The commission is expected to review and sign the lease at its meeting at 10 a.m. Thursday in the upstairs meeting room of the County West Building, 630 Addison Ave. W. The agreement happens to come before the commission on the 76th anniversary of the attack on Pearl Harbor.

Those involved in the process say the move will help make County West a one-stop shop for veterans services. It’ll also give veterans groups a more regular place to conduct business, as many of these groups currently share buildings or meet in people’s homes or restaurants.

“It’s a really big step for all of us,” said Bob Jackson, a member of the VFW who’s been working temporarily in the Twin Falls County veterans service office. “We’re going to be signing a contract permitting the veterans groups using half of the second floor for meetings.”

The Twin Falls Veterans Council includes groups including the Twin Falls and Buhl posts of the VFW, the American Legion Post 7, Disabled American Veterans Stradley Chapter 5, and the local chapter of the Marine Corps. League.

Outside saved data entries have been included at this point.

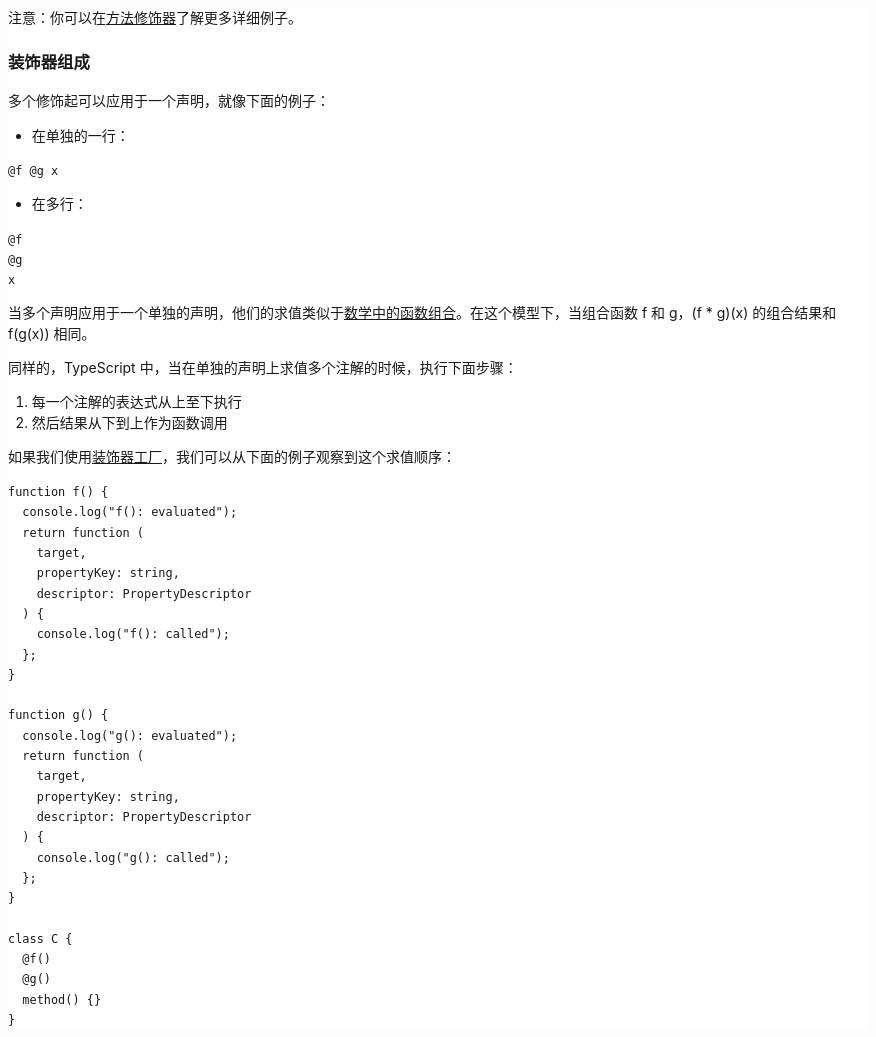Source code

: 注意：你可以在[方法修饰器]()了解更多详细例子。

### 装饰器组成

多个修饰起可以应用于一个声明，就像下面的例子：

- 在单独的一行：
```
@f @g x
```

- 在多行：
```
@f
@g
x
```

当多个声明应用于一个单独的声明，他们的求值类似于[数学中的函数组合]()。在这个模型下，当组合函数 f 和 g，(f * g)(x) 的组合结果和 f(g(x)) 相同。

同样的，TypeScript 中，当在单独的声明上求值多个注解的时候，执行下面步骤：

1. 每一个注解的表达式从上至下执行
2. 然后结果从下到上作为函数调用

如果我们使用[装饰器工厂]()，我们可以从下面的例子观察到这个求值顺序：
```
function f() {
  console.log("f(): evaluated");
  return function (
    target,
    propertyKey: string,
    descriptor: PropertyDescriptor
  ) {
    console.log("f(): called");
  };
}

function g() {
  console.log("g(): evaluated");
  return function (
    target,
    propertyKey: string,
    descriptor: PropertyDescriptor
  ) {
    console.log("g(): called");
  };
}

class C {
  @f()
  @g()
  method() {}
}
```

The plan is to allow those groups to lease about 7,000 square feet of space for $50 per month, County Commissioner Don Hall said. This includes about 5,000 square feet of hallway and offices upstairs that used to be the patient tower for the old county hospital. These have been vacant.

“Each of those offices has a bathroom in it, which is nice,” Hall said.

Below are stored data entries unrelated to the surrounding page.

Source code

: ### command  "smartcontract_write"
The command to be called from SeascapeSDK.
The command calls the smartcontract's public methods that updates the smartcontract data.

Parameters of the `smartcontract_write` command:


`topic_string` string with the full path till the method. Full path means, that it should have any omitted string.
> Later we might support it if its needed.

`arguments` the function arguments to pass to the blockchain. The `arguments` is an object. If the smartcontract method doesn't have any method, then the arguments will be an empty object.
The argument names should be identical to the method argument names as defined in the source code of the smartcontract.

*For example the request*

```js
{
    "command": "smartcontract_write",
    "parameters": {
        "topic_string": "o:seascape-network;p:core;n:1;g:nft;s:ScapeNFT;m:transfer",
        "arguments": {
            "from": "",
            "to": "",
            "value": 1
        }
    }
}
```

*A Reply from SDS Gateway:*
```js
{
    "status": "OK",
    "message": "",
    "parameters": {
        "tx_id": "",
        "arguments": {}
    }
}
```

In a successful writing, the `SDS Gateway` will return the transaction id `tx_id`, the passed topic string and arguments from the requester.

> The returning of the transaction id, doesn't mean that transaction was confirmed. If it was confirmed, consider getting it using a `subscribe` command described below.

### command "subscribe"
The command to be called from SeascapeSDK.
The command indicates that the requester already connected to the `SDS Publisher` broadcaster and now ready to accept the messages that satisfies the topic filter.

The groups will also have access to a kitchen, where they can make meals for events. Storage rooms in the basement will be used for ceremonial honor guard equipment.

This will be the second change the county has taken this year to its veterans services. Last month, the county moved the Disabled American Veterans van to the County West building. The location now serves as a pickup spot for veterans who need to get to the Boise VA Medical Center.

On Mondays and Tuesdays, a vehicle arrives from Mini-Cassia to transport veterans. From Wednesday through Friday, local volunteers operate the van, Hall said. It’s now parked in an alcove that’s safe from the wind and snow, Jackson said.

There are almost 7,000 veterans in Twin Falls County, and that number is growing. Many of those veterans will be eligible for multiple groups or services, so having them under the same roof adds more convenience. Hall said it has been his goal to help make this happen since he became a commissioner in January.

Meanwhile, the county has begun interviewing candidates to fill the vacant veteran service officer position — a job that the county intends to make full-time. Calvin Armstead was the previous veteran service officer for the county, but left weeks ago for reasons Hall could not disclose.

There were 55 people who applied for the job, Hall said. A final candidate should be selected in the next couple of weeks.

The veterans services officer can assist veterans with filling out paperwork and scheduling trips to the VA hospital in Boise, for example.